Sugar cane, beets, corn, soy beans, etc...



Ethanol can be made from nearly any organic substance. Cow and pig manure can be used if screened.



The thing with corn is this:



Ethanol is not generally made of sweet or human-consumable corn. It's made from field corn, or cattle feed.



So this "myth" that we are burning up our food supply is misleading at best.



The process is actually quite simple. The "waste" product of the corn used in the ethanol production is highly sought after for cattle feed. Cattle (unlike humans and pigs) cannot process the sugars in corn and are secreted in the droppings. By removing the sugars in corn for use in ethanol, then using the byproducts in cattle feed, we are actually taking higher advantage of the corn production in the United States. The corn byproduct is 100% healthy for the cattle and actually helps reduce methane emissions for the cattle heards (the little bit of sugars in corn feed that get processed ferment in cattle stomachs into methane).



The excuse of some media and other outlets that our production of ethanol is causing people in Mexico to pay 5x as much for tortillas is exagerated at best and down right lying at worse.



Field corn is not used in any major Human food product. Field corn represents something like 75% of the corn grown in the US.



As the demand for field corn expands, the production of corn will climb. It's the same with any business. If the price of a product climbs, people jump in and start producing that product to make money.



That's supply-side economics at work. We are FAR FAR from the maximum marginal corn production in this country.
 
Gavin,



It's easier to pull a camel through the eye of a needle than for a rich man to go to heaven.
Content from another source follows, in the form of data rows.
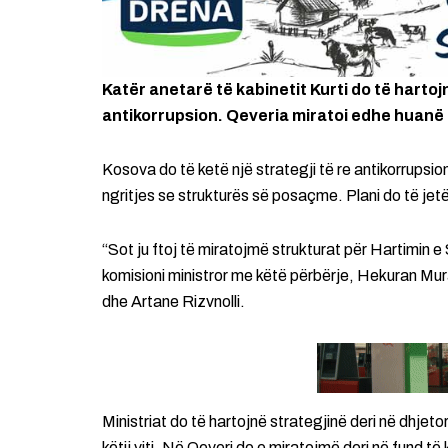
Katër anetarë të kabinetit Kurti do të hartojnë
antikorrupsion. Qeveria miratoi edhe huanë p
Kosova do të ketë një strategji të re antikorrupsion
ngritjes se strukturës së posaçme. Plani do të jetë 
“Sot ju ftoj të miratojmë strukturat për Hartimin 
komisioni ministror me këtë përbërje, Hekuran Mur
dhe Artane Rizvnolli.
Ministriat do të hartojnë strategjinë deri në dhjetor
këtij viti. Në Qeveri do e miratojmë deri në fund të kët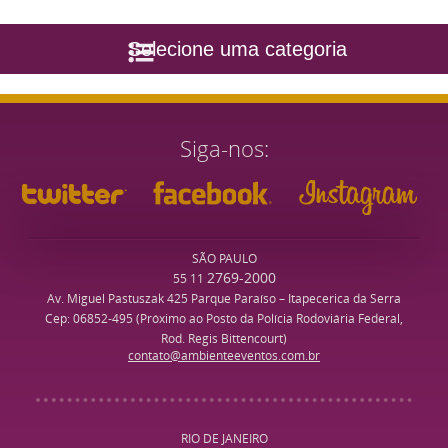
Selecione uma categoria
Siga-nos
SÃO PAULO
2769-2000
55 11
Av. Miguel Pastuszak 425 Parque Paraíso – Itapecerica da Serra
Cep: 06852-495 (Próximo ao Posto da Polícia Rodoviária Federal,
Rod. Regis Bittencourt)
contato@ambienteeventos.com.br
RIO DE JANEIRO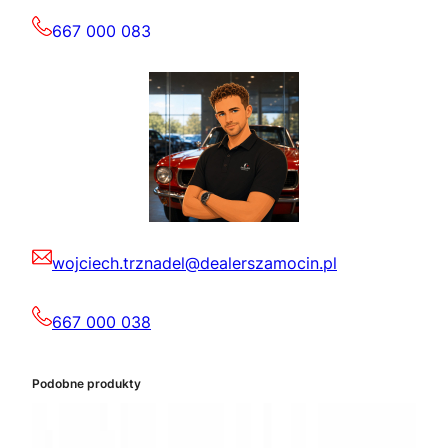
667 000 083
wojciech.trznadel@dealerszamocin.pl
667 000 038
Podobne produkty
Be glad that as you are your brother's keeper (or enabler) that it keeps you more economically modest.



;)



It's funny how the Bible often refers to sinners and tax collectors with the same contempt, but also preaches that we should take care of the poor. Clearly God never intended for social programs paid through tax dollars.



TJR
 
Most of those counties with starving people need birth control, not food. Send them Trojans.



"We have deserts in America but we don't live in them. Instead of food we should send them luggage so they can move."--the late great Sam Kinison



Truth is in poor countries people have a lot of kids so that one or two live to adulthood to take care of mom and dad (where there is no pension or S.S.) and an 80% infant mortality rate is built into peoples' mentality. Also in primitive cultures, and some not-so-primitive, male children are more highly valued, so people if people have girls they will keep popping out more babies until they get some boys. Lowering the birthrate does not raise people's standard of living or lift them out of poverty, rather raising the standard of living lowers the birthrate.
 
It's funny how the Bible often refers to sinners and tax collectors with the same contempt, but also preaches that we should take care of the poor. Clearly God never intended for social programs paid through tax dollars.



TJR



That's my point: They ain't poor if the got more toys than me! I'm just jealous because I had to earn a college degree, two post-graduate degrees, and continue to work my tail off for two jobs to get where I am at. No one gives me food stamps!
 
I wouldn't say this applies to everyone, but I remember this gem on Pittsburgh TV news from a few years ago.

TCI had raised cable rates in the city and a bunch of people were protesting outside the City/County Building downtown.

Overweight, *cough* dark-complected woman says to the reporter "I can't afford these high cable prices, I'm on welfare!"
 
LOL. Every Christmas the fire department I worked at would collect toys for needy children and we would deliver them on Christmas eve to people's homes/apartments. One place we delivered to a couple of years ago was falling apart and yet they had a 60" Plasma TV in their living room. Hell, even I couldn't afford one of those even though I was working 2 jobs. :)
 
My church did missions work in rural Kentucky (isn't that the whole darn state). Anyway, the work involved adding new roofs and updated electric to several small homes. We saw the same thing as TomT. Folks with no jobs, but they did have their small sat dishes, 24x7 premium Nascar channels, and LCD and Plasma TVs.